▶ **Exercise**: Copy out the material from the line containing "Camion grue" through the last line of the material, including both ends, and omit the pictures.

(Extracted records)
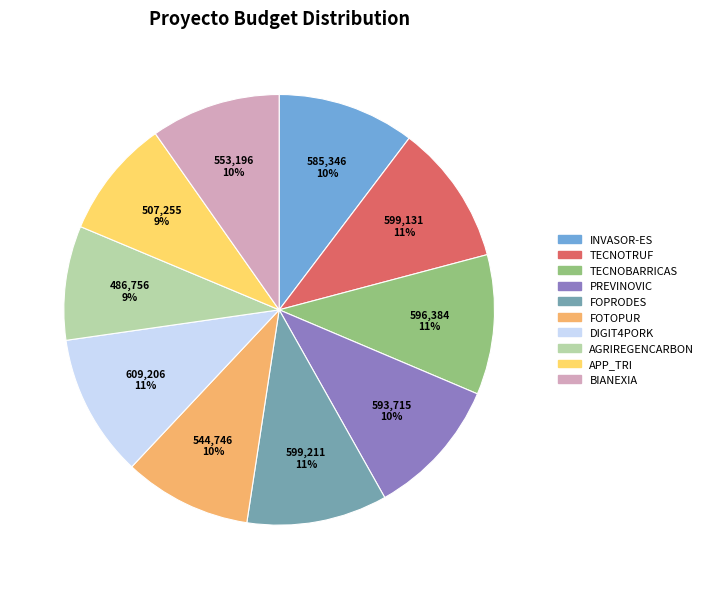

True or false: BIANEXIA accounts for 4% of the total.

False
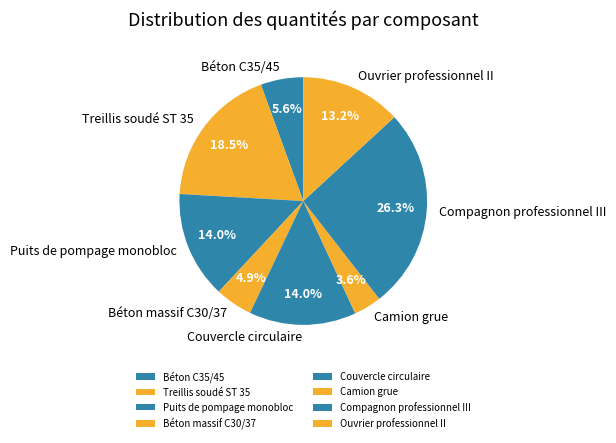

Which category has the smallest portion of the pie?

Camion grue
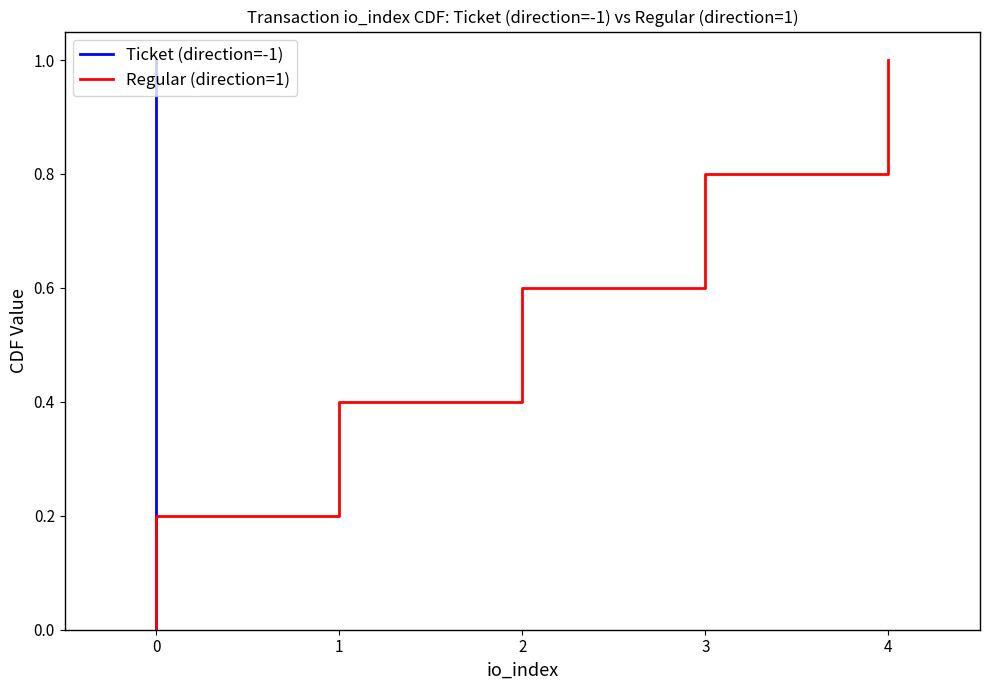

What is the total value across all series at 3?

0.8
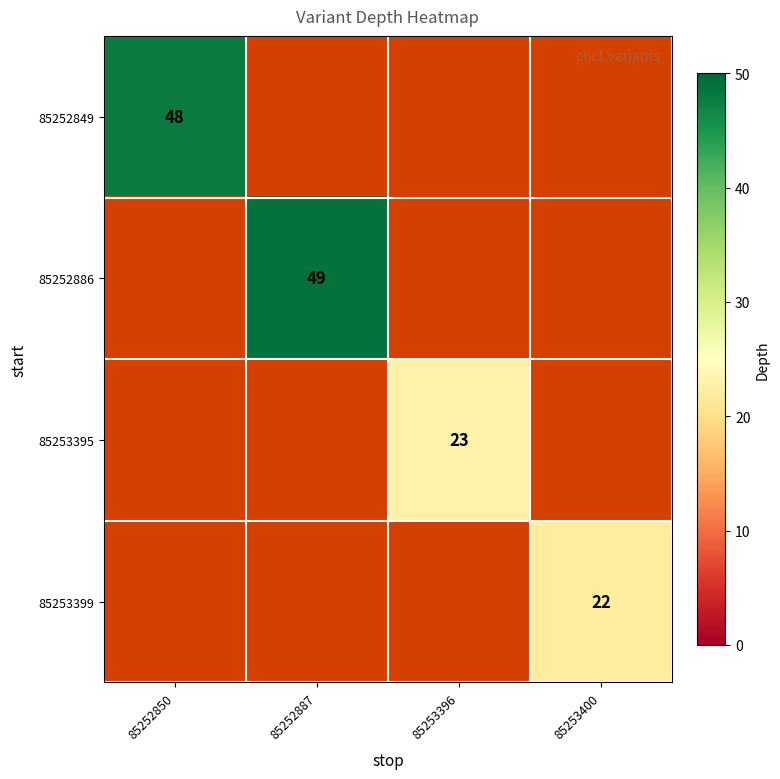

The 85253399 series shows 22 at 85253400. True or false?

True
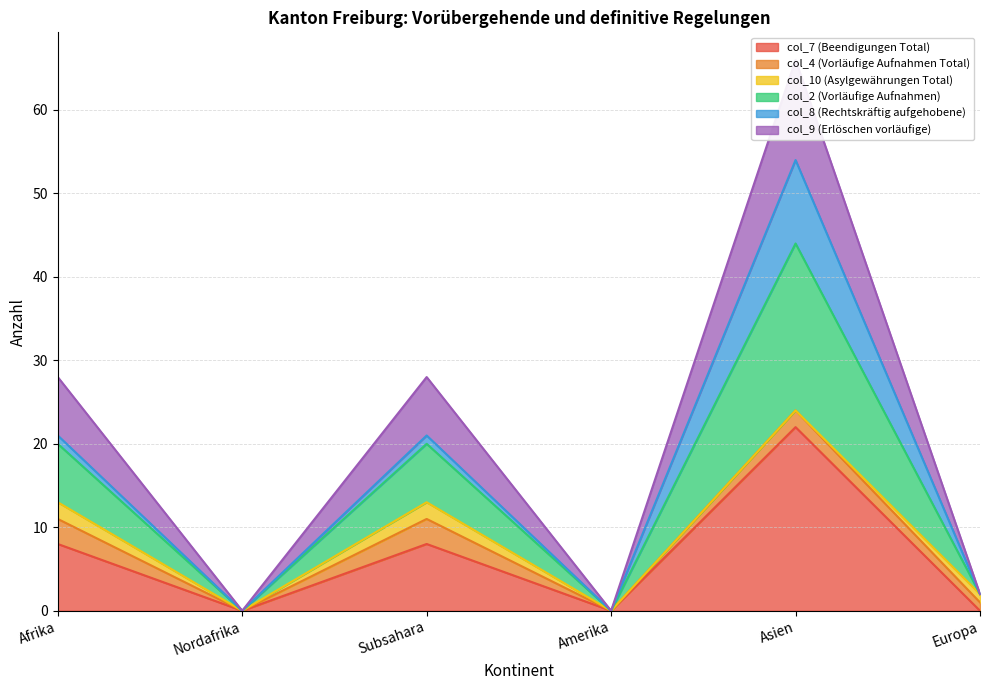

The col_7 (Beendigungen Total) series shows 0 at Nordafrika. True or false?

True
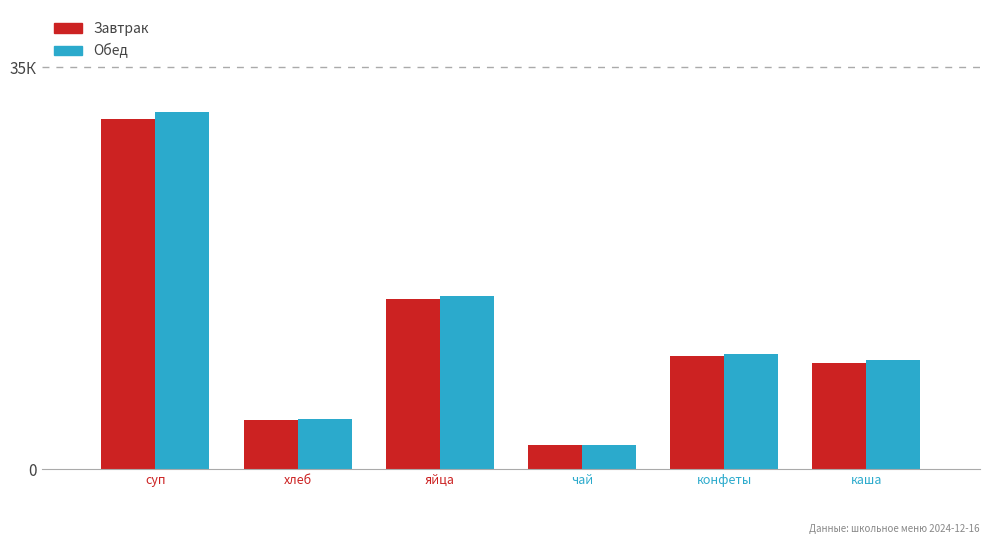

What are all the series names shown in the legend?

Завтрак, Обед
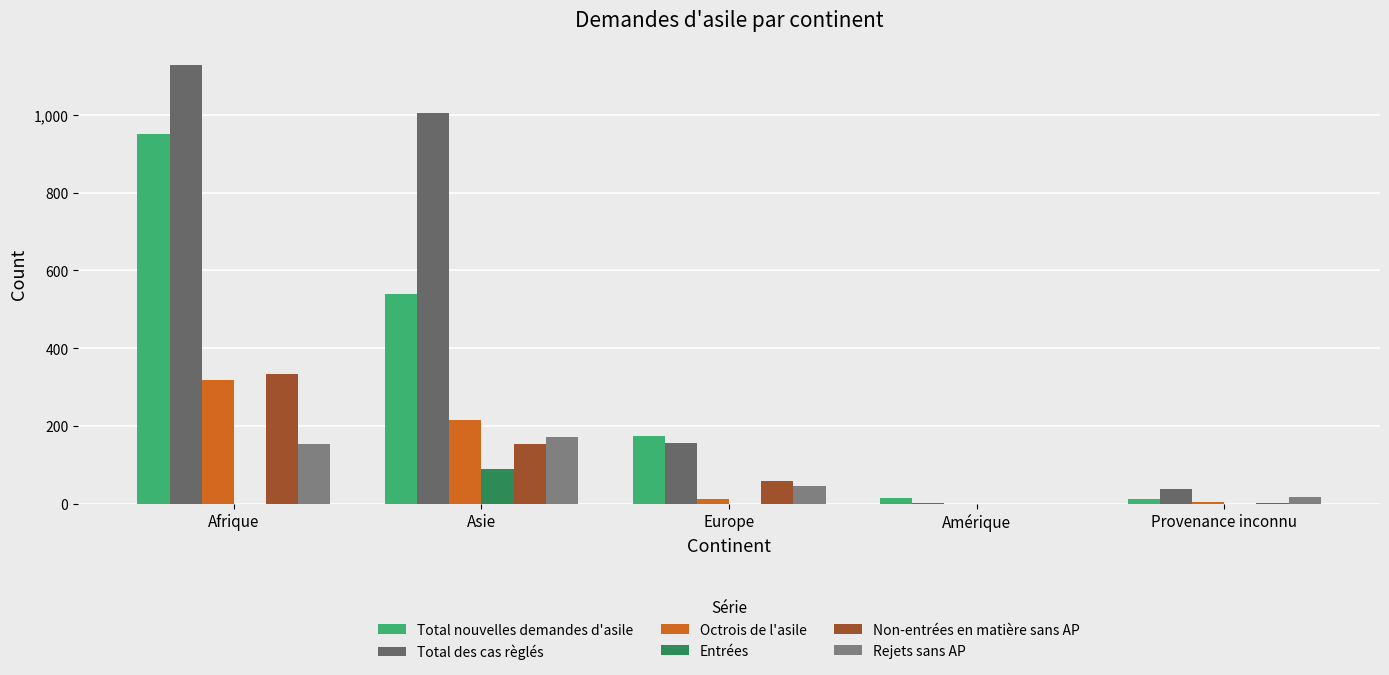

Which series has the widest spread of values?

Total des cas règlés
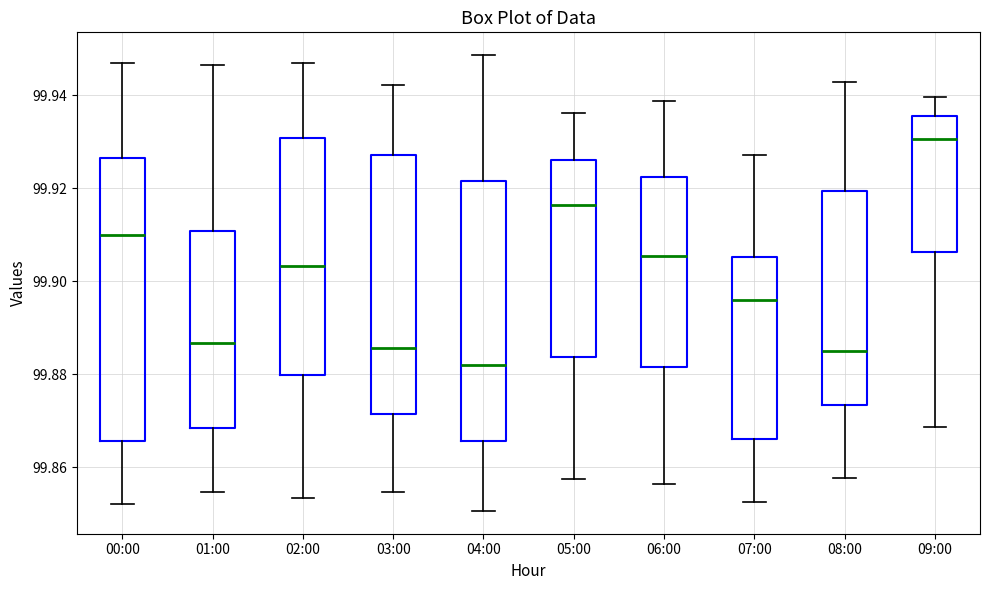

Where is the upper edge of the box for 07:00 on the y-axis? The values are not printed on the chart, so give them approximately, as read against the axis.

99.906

▶ **Finished exercise**:
Camion grue

What is the total value across all series at 3?

0.8

The 85253399 series shows 22 at 85253400. True or false?

True

The col_7 (Beendigungen Total) series shows 0 at Nordafrika. True or false?

True

What are all the series names shown in the legend?

Завтрак, Обед

Which series has the widest spread of values?

Total des cas règlés

Where is the upper edge of the box for 07:00 on the y-axis? The values are not printed on the chart, so give them approximately, as read against the axis.

99.906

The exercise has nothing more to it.